# Work to do
Count the lines below that contain the string "sketchPlane", treating uppercase and lowercase as different, and give only the number.

Stored records:
--- Begin ---

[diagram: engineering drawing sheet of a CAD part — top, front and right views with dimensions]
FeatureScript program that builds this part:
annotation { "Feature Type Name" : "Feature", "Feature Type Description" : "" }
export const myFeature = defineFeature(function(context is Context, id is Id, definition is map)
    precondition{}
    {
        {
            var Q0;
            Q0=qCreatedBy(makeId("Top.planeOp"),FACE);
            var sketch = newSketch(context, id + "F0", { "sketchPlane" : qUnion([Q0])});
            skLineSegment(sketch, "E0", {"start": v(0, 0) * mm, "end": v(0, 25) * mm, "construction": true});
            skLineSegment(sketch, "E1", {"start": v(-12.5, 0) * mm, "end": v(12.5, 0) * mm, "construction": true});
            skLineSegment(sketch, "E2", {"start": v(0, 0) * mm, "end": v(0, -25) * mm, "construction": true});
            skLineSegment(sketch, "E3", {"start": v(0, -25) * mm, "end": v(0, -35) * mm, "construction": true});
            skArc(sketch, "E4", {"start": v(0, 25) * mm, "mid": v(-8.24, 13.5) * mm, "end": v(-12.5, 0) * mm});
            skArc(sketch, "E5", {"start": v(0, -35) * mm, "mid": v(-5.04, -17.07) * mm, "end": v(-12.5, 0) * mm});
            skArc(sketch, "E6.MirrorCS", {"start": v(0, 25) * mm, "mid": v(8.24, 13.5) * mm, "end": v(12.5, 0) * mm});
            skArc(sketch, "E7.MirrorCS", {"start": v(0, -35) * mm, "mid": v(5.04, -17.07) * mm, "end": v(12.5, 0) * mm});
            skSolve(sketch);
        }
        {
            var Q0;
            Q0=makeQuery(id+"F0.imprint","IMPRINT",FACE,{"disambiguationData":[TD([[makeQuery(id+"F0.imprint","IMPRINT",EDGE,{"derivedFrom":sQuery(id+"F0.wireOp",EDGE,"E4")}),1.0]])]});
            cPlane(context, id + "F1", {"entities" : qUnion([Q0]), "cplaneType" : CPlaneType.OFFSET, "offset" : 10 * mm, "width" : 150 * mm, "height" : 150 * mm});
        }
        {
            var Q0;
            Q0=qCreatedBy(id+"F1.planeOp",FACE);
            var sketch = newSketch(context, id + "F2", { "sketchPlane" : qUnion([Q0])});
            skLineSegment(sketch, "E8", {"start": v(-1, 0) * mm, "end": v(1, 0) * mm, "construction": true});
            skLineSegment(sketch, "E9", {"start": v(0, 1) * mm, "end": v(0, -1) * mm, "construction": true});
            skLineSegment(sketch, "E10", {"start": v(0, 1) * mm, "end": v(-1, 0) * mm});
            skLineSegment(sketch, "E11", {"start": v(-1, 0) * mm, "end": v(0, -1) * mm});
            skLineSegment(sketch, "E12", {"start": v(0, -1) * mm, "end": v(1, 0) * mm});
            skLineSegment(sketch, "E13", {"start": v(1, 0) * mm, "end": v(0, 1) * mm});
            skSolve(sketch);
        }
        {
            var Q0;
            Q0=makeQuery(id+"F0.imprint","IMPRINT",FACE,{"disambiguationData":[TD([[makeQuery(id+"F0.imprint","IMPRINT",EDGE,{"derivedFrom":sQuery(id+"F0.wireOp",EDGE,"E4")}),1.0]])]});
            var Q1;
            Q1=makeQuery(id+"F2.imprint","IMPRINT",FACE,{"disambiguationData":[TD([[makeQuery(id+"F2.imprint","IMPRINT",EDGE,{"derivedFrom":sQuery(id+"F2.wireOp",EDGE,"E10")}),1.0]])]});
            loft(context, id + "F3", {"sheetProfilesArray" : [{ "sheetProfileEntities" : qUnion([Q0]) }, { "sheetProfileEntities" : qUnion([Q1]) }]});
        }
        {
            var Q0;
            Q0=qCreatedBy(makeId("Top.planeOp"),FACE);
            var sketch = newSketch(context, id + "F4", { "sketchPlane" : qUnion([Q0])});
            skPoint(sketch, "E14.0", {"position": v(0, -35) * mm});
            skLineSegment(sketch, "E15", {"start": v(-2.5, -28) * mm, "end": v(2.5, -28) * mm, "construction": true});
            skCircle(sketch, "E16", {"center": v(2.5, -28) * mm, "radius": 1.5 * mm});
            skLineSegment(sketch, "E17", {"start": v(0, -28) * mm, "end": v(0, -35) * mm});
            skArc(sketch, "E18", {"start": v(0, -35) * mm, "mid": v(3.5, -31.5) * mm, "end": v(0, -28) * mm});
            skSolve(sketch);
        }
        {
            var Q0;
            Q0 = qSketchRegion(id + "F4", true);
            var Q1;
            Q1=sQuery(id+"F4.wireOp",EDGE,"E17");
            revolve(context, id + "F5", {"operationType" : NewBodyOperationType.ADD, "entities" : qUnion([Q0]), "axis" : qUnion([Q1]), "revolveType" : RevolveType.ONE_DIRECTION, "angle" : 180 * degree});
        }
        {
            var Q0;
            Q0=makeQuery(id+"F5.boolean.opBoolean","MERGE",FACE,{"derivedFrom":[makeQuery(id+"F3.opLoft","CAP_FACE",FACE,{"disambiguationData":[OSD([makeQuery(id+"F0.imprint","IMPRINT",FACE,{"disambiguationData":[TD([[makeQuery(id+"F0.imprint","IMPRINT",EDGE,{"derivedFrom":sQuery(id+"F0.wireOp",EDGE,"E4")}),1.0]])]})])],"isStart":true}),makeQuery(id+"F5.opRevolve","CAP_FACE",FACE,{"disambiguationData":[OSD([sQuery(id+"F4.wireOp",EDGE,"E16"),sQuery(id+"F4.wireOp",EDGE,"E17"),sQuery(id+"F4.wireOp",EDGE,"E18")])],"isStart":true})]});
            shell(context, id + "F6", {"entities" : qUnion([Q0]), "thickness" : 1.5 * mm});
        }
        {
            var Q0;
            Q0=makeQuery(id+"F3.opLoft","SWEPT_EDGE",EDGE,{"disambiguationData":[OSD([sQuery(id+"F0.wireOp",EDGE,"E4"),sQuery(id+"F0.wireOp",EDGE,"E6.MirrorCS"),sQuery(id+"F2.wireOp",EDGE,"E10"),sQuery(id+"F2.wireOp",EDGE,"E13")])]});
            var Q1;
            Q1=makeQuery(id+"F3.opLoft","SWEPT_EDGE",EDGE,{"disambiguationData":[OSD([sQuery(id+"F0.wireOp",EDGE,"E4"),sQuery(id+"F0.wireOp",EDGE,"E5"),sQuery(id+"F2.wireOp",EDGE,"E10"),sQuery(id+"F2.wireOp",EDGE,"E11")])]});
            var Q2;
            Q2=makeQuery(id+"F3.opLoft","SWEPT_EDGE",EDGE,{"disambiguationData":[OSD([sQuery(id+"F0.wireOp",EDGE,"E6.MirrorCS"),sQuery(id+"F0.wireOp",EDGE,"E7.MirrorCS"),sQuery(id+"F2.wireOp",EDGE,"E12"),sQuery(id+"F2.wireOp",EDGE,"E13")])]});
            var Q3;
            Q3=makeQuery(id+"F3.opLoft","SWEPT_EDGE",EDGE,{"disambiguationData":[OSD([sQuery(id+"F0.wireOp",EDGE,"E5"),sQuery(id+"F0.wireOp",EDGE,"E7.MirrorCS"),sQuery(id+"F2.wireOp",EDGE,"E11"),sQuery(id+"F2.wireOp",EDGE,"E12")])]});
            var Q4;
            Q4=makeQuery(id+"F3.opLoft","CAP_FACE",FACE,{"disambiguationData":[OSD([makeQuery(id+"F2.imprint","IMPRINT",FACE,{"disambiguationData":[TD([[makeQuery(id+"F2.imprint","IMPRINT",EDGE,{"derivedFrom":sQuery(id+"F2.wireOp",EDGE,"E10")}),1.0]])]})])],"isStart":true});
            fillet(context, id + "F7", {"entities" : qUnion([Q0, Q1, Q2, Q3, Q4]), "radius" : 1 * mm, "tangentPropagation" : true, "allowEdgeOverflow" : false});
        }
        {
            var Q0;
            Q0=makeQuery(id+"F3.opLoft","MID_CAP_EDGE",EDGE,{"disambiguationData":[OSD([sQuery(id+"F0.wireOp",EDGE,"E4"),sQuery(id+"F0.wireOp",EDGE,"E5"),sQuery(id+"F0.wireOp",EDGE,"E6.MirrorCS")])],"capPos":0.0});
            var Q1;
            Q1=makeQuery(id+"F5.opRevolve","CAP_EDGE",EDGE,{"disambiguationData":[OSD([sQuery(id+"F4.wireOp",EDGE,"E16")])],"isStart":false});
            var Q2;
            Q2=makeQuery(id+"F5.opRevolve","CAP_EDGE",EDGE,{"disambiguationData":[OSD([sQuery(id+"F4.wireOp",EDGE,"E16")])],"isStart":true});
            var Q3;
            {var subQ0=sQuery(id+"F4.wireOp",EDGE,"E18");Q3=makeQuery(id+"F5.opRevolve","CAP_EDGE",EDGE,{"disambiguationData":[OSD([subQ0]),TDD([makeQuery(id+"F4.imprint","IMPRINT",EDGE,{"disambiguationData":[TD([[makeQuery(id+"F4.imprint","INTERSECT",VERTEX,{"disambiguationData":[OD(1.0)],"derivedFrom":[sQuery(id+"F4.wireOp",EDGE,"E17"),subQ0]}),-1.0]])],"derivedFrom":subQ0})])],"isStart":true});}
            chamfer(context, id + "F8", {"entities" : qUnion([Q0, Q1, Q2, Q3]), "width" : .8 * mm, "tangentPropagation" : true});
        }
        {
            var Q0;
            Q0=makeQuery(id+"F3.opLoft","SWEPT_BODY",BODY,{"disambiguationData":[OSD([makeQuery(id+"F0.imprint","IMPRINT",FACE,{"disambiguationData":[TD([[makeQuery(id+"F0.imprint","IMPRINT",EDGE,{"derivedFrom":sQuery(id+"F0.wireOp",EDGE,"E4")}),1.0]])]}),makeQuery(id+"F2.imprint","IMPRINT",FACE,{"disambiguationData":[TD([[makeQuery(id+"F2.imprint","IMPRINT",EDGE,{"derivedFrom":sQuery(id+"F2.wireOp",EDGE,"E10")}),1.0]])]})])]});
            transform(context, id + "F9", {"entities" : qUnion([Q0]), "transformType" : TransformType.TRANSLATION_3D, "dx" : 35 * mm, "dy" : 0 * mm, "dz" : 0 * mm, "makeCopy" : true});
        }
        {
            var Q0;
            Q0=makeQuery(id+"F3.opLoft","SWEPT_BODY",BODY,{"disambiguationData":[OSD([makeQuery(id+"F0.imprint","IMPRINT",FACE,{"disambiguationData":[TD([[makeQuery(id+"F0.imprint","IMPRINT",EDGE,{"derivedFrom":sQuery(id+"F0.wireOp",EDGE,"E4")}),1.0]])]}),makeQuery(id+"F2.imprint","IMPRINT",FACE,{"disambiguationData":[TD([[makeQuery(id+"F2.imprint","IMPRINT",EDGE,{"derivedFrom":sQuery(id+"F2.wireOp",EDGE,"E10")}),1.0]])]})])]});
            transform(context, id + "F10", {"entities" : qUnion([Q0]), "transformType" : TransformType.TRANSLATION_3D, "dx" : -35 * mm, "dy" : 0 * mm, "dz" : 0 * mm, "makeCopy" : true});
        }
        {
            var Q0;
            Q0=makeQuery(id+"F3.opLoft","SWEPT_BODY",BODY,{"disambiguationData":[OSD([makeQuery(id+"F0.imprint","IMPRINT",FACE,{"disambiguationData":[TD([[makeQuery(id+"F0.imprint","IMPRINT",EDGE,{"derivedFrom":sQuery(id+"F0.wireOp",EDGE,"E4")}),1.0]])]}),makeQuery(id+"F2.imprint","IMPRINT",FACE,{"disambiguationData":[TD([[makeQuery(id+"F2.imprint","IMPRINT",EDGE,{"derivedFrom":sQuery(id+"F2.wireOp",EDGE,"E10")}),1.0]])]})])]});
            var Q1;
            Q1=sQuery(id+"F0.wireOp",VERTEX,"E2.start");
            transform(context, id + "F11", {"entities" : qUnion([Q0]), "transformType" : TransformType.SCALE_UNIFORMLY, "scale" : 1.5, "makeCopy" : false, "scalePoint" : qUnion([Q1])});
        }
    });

--- End ---
--- Begin ---

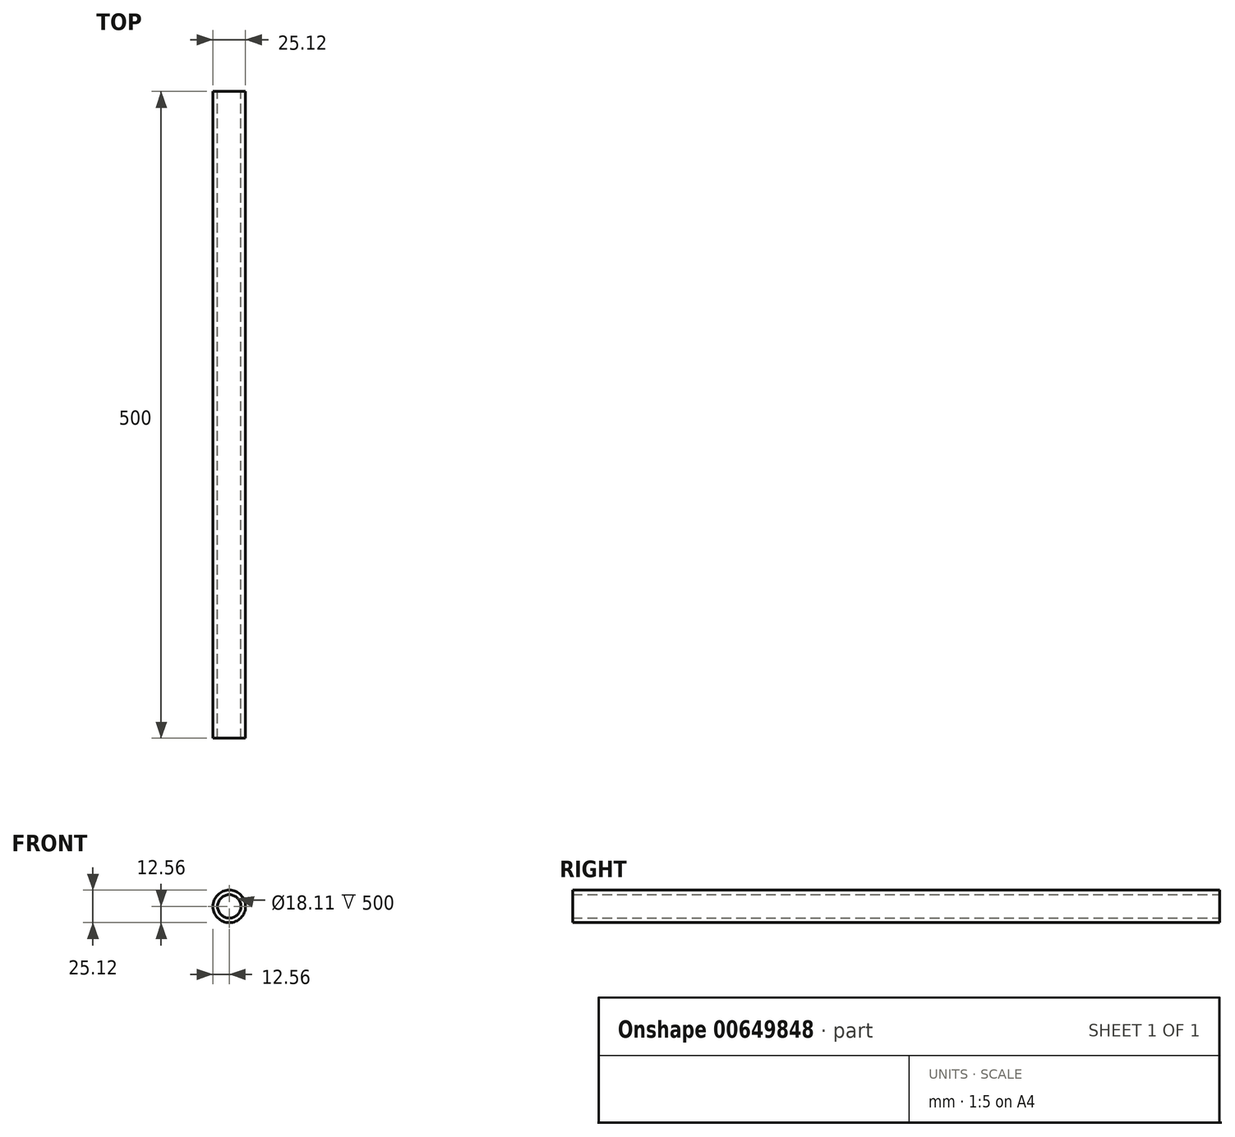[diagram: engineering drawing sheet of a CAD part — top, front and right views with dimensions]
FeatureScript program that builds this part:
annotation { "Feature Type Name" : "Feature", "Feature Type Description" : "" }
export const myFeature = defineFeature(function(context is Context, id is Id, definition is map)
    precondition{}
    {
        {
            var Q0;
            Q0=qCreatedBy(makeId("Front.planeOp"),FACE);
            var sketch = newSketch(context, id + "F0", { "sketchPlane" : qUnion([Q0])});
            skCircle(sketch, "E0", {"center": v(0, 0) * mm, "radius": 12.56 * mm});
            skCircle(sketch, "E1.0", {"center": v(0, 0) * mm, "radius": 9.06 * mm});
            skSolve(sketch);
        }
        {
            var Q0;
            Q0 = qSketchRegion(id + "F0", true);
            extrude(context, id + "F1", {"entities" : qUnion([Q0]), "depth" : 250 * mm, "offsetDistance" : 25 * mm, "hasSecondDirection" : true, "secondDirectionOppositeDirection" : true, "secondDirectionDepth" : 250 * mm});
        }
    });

--- End ---

# Complete response
4